Michael Lyle, Nevada Current
January 8, 2024
Nevada is in a “severe housing crisis,” and one that would be even worse if not for federal assistance programs enacted during the Biden administration, Democratic Rep. Susie Lee said in Las Vegas Friday.
Lee heard from nonprofits providing food, housing and utilities assistance including the Just One Project and the United Way of Southern Nevada as well as the nonprofit affordable housing developer Nevada HAND at a forum on Friday to discuss what resources are available to keep people in their homes amid the growing need for assistance.
While organizations have relied on federal funding to address the crisis, including using pandemic recovery dollars provided by the $1.9 trillion American Rescue Plan Act, to build more units and administer rental assistance, the need outpaces the amount of resources available.
“This is an issue I hear day-in and day-out across the valley, especially among seniors living on fixed incomes struggling when rent goes up,” Lee said. “Even if it goes up a small amount, it’s an incredible adjustment to someone’s budget.”
Though the housing crisis isn’t new, skyrocketing rents since 2020 along with limited housing stock have exacerbated the problem.
According to the National Low Income Housing Coalition, Nevada lacks 84,000 affordable units for extremely low income renters.
“Nevada is in a severe housing crisis,” Lee said. “Clark County ranks one of the top 10 counties nationwide of the highest concentration of renters.”
While she is able to connect people to community resources, she said there is more to be done at the federal level.
Lee said she has backed legislation that would clear the “bottlenecks and speed up appraisals for public lands that could be used to build affordable housing” as well as a bill to expand the Low-Income Housing Tax Credits, which gives tax credits to developers if they set aside a portion of units for low-income renters.
While she isn’t a sponsor of the bill, Lee said supports legislation proposed by U.S. Rep. Steven Horsford that would “take on speculators coming in who are gobbling up houses and flipping them at a profit.”
A 2021 Stateline analysis found nearly a quarter of all single-family homes sold in 2021 were purchased by investors.
In Nevada, investor purchases increased from 18% to 30% from 2020 to 2021. State lawmakers passed a bill to track corporate investors, but the bill was vetoed by Gov. Joe Lombardo.
During the forum, Lee touted past legislative success as aiding community groups to address the housing crisis, including the American Rescue Plan Act.

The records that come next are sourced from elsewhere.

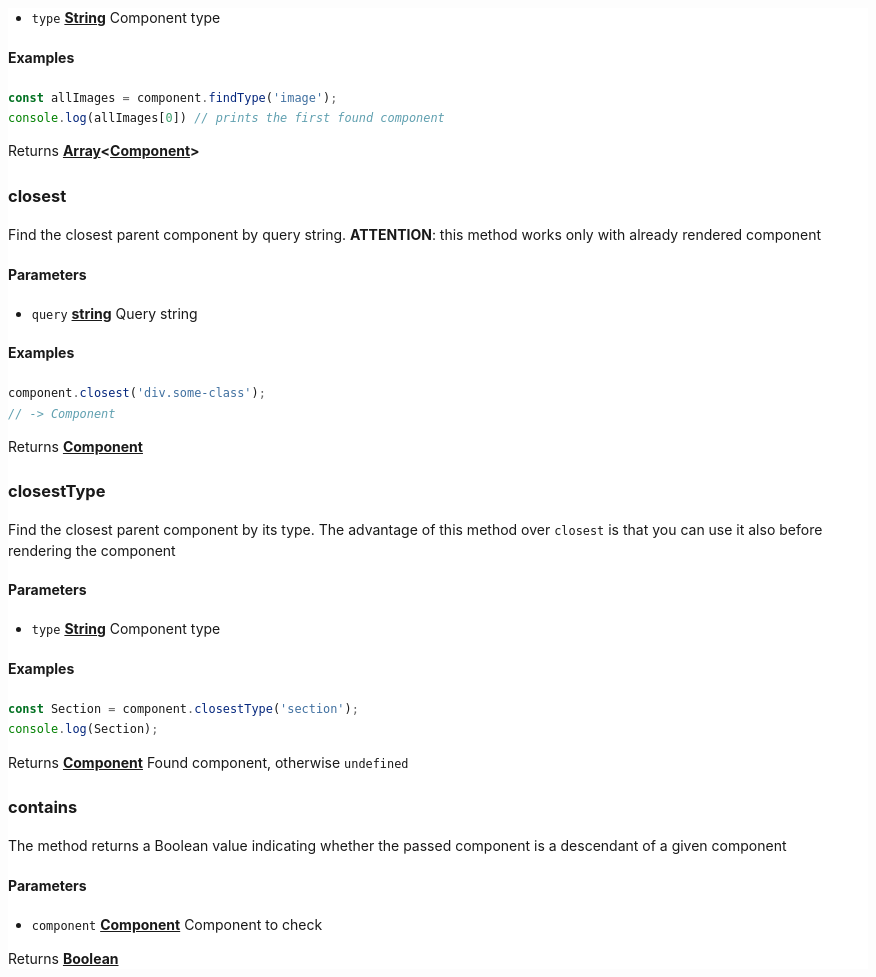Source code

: *   `type` **[String][1]** Component type

#### Examples

```javascript
const allImages = component.findType('image');
console.log(allImages[0]) // prints the first found component
```

Returns **[Array][5]<[Component][9]>** 

### closest

Find the closest parent component by query string.
**ATTENTION**: this method works only with already rendered component

#### Parameters

*   `query` **[string][1]** Query string

#### Examples

```javascript
component.closest('div.some-class');
// -> Component
```

Returns **[Component][9]** 

### closestType

Find the closest parent component by its type.
The advantage of this method over `closest` is that you can use it
also before rendering the component

#### Parameters

*   `type` **[String][1]** Component type

#### Examples

```javascript
const Section = component.closestType('section');
console.log(Section);
```

Returns **[Component][9]** Found component, otherwise `undefined`

### contains

The method returns a Boolean value indicating whether the passed
component is a descendant of a given component

#### Parameters

*   `component` **[Component][9]** Component to check

Returns **[Boolean][3]** 


[Component]: component.html
[1]: https://developer.mozilla.org/docs/Web/JavaScript/Reference/Global_Objects/String
[2]: https://developer.mozilla.org/docs/Web/JavaScript/Reference/Global_Objects/Object
[3]: https://developer.mozilla.org/docs/Web/JavaScript/Reference/Global_Objects/Boolean
[4]: https://developer.mozilla.org/docs/Web/JavaScript/Reference/Statements/function
[5]: https://developer.mozilla.org/docs/Web/JavaScript/Reference/Global_Objects/Array
[6]: https://github.com/artf/grapesjs/blob/master/src/utils/Resizer.js
[7]: /modules/Components-js.html
[8]: /modules/Traits.html
[9]: #component
[10]: https://developer.mozilla.org/docs/Web/JavaScript/Reference/Global_Objects/Number
[11]: https://github.com/artf/grapesjs/issues/1936
[12]: https://developer.mozilla.org/docs/Web/HTML/Element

Nevada received around $6 billion in federal funds which help with rental and mortgage assistance
The state was also able to direct $500 million of that funding toward building and preserving housing units and a first time homebuyer assistance program.
Nia Girma with the Nevada Housing Division, which has allocated the funding through the Home Means Nevada fund, said they have been able “to help 401 families in the last year purchase a new home despite the high interest rates.”
The program has enough funding left for 99 more families, she said.
Nevada HAND, which operates more than 8,000 affordable housing units throughout Southern Nevada, was one of the organizations that has been able to use federal relief money to begin building more affordable units.
The developer said about 2,000 units are in the pipeline over the next few years.
“We have a crisis in Southern Never so we know it’s just a drop in the bucket to the need,” said Marissa Shoop, the director of residential services with Nevada HAND.